Hands up who's had an error message when they have issued an SQL statement with ; delimiter straight after they created a procedure, or had an error when they tried to create a procedure without first setting the delimiter. 1..2..3.."is that a hand or are you trying to swat a fly".. I imagine it's a fair few of you, in fact I know it's a fair few because over the past year or so it's one of the biggest things people have asked me about or have had when trying to create procedures. Not why have they made a mistake but why MySQL needs you to change the delimiter when creating stored routines (SQL/PSM).

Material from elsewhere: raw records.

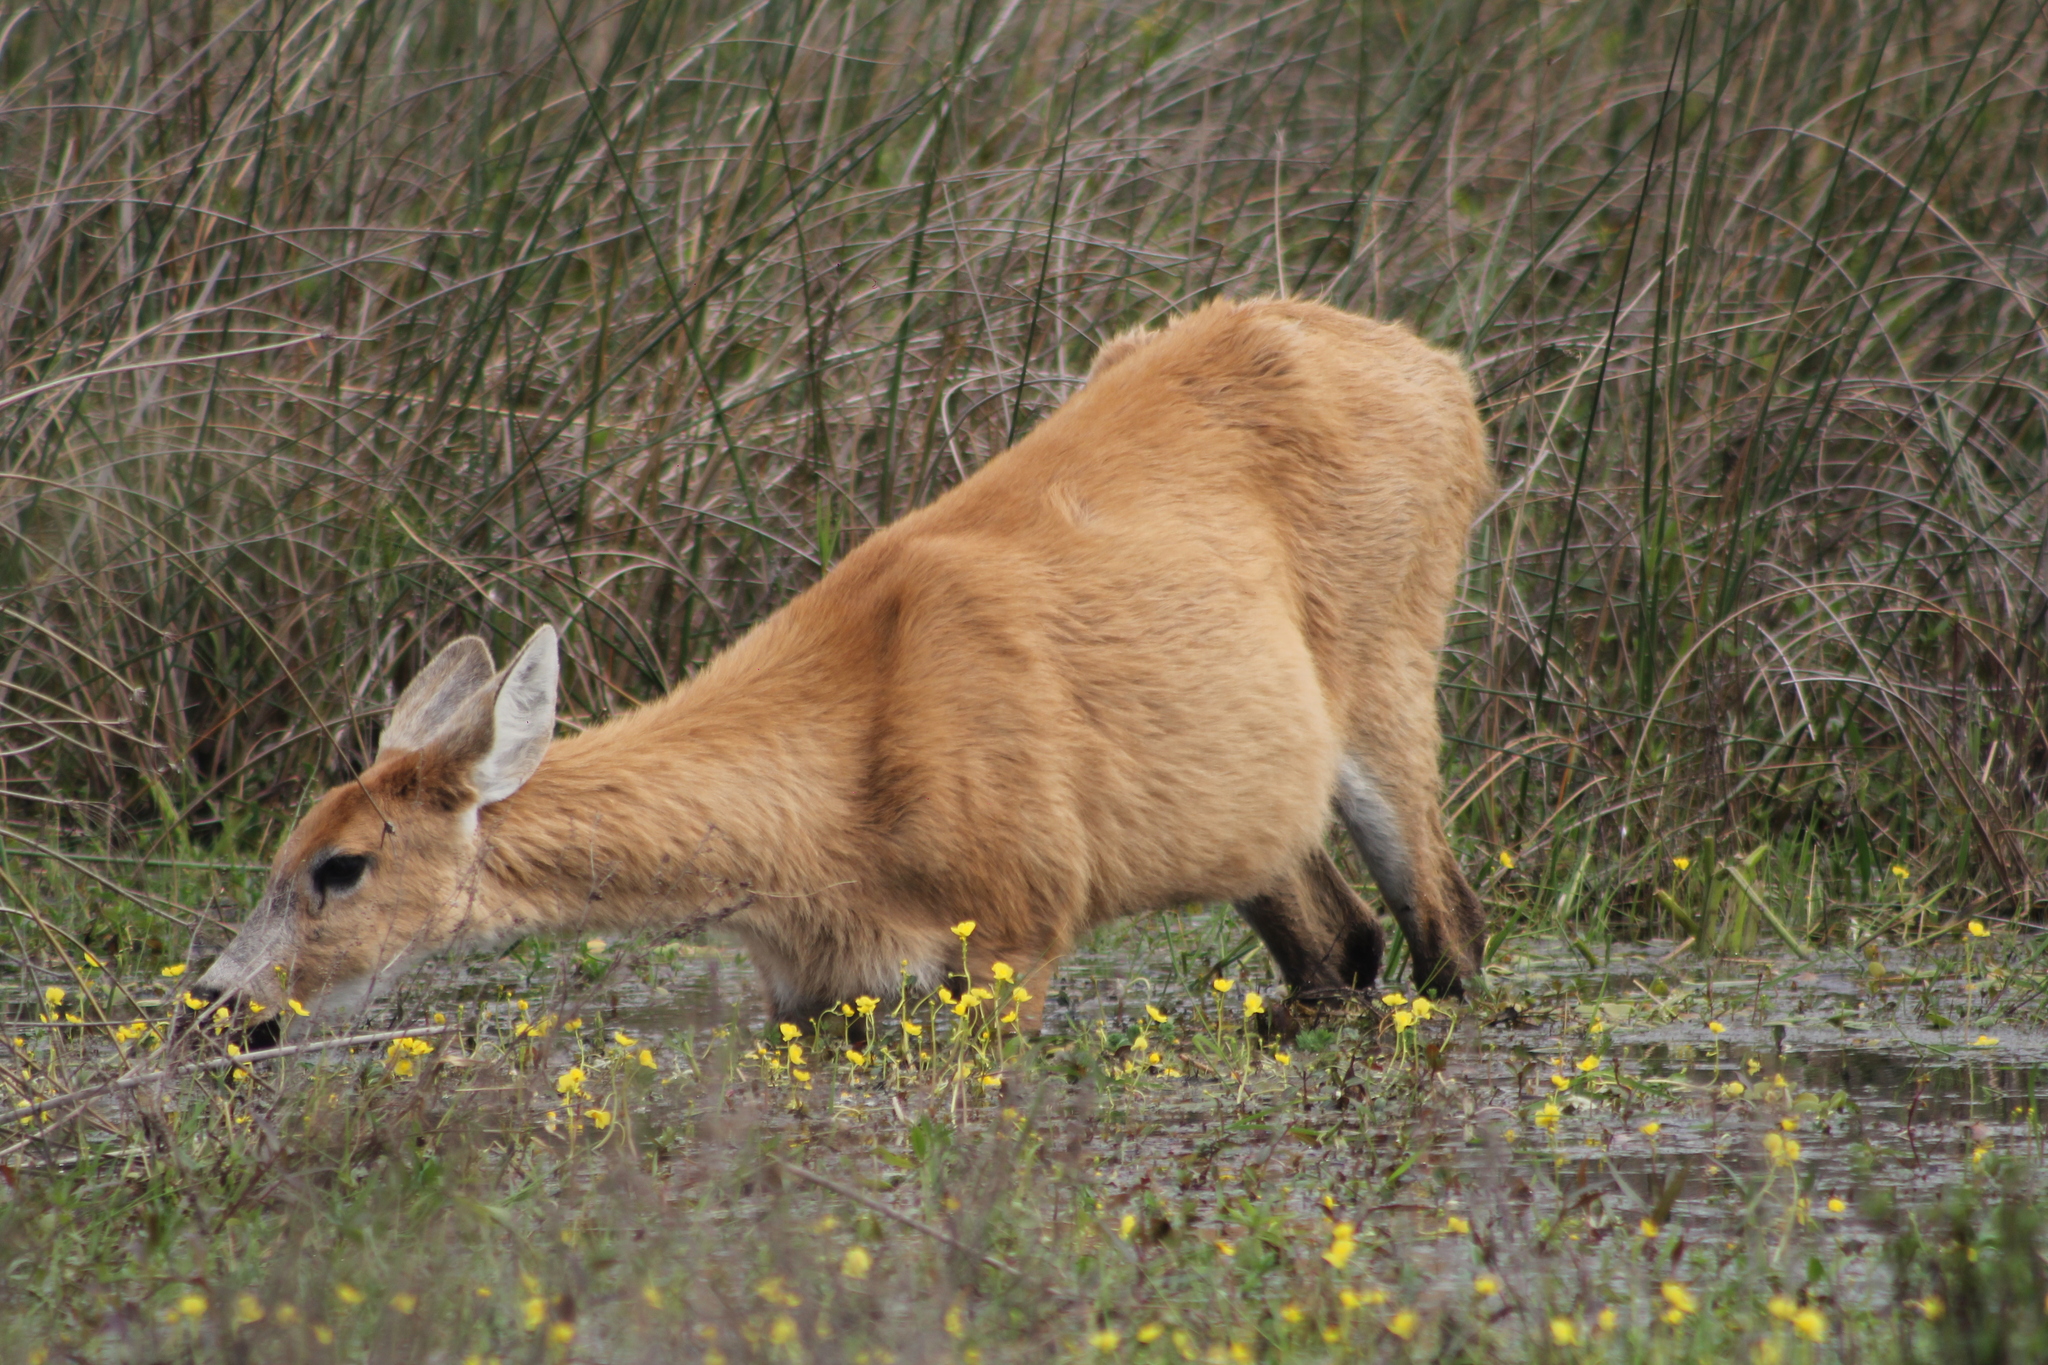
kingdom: Animalia
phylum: Chordata
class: Mammalia
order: Artiodactyla
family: Cervidae
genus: Blastocerus
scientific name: Blastocerus dichotomus
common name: Marsh deer
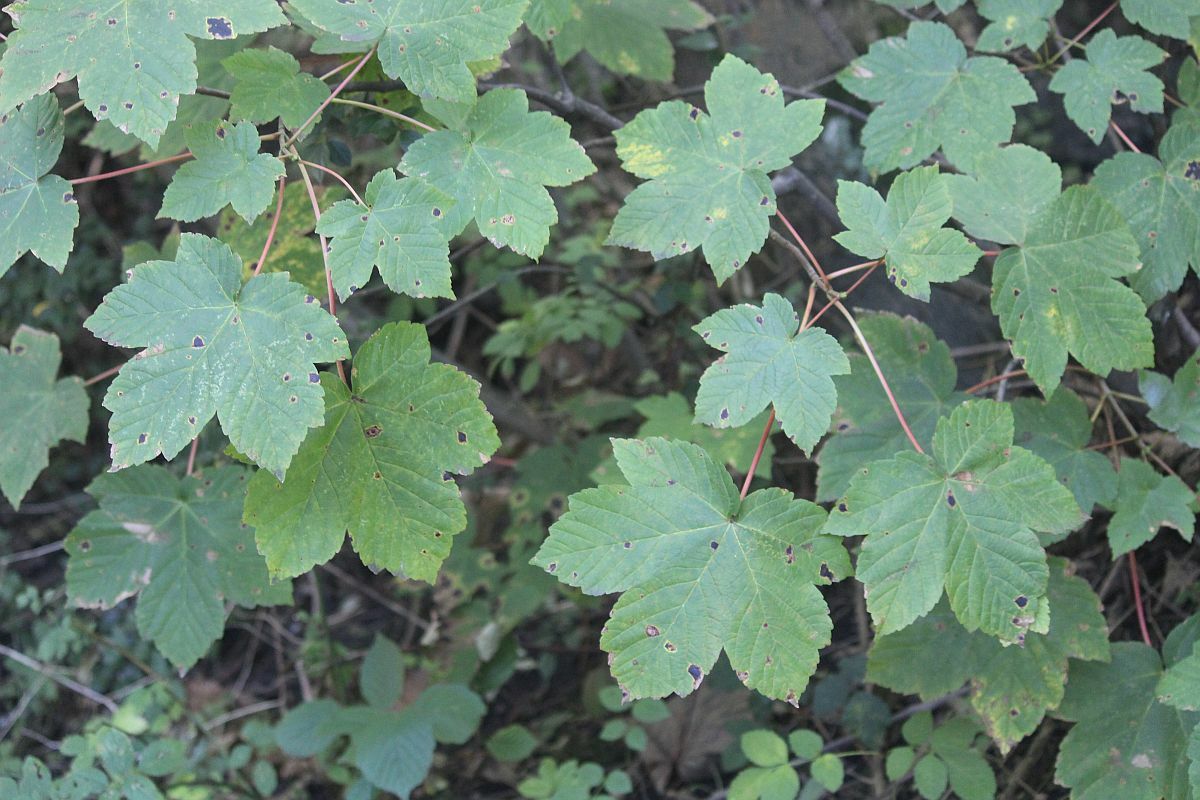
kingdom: Plantae
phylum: Tracheophyta
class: Magnoliopsida
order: Sapindales
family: Sapindaceae
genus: Acer
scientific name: Acer pseudoplatanus
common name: Sycamore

When you think about it it's rather obvious, because lines are terminated with a semi-colon in SQL/PSM the MySQL command line client gets confused about what your trying to do. The delimiter needs to be changed so MySQL can tell the difference between straight SQL and SQL/PSM.

So what's the problem? Well there are two things, firstly the MySQL Stored Procedure documentation mentions that you need to change the delimiter but only ever mentions //. This is a problem because the MySQL Query Browser (or at least the version I and others have been using) and some other interfaces don't like // as a delimiter, secondly a lot of people I have been in contact with are coming from other databases, in many cases Oracle and on Oracle you don't need to set the delimiter to something different. There is also the issue of people writing code examples that use other delimiters (which isn't a problem in it's self) and this again has caused confusion.

With this in mind I have raised a feature request (#15880) asking if MySQL could deal with SQL/PSM without having to change the delimiter. I know it seems like a minor issue but it's the little things that often make all the difference.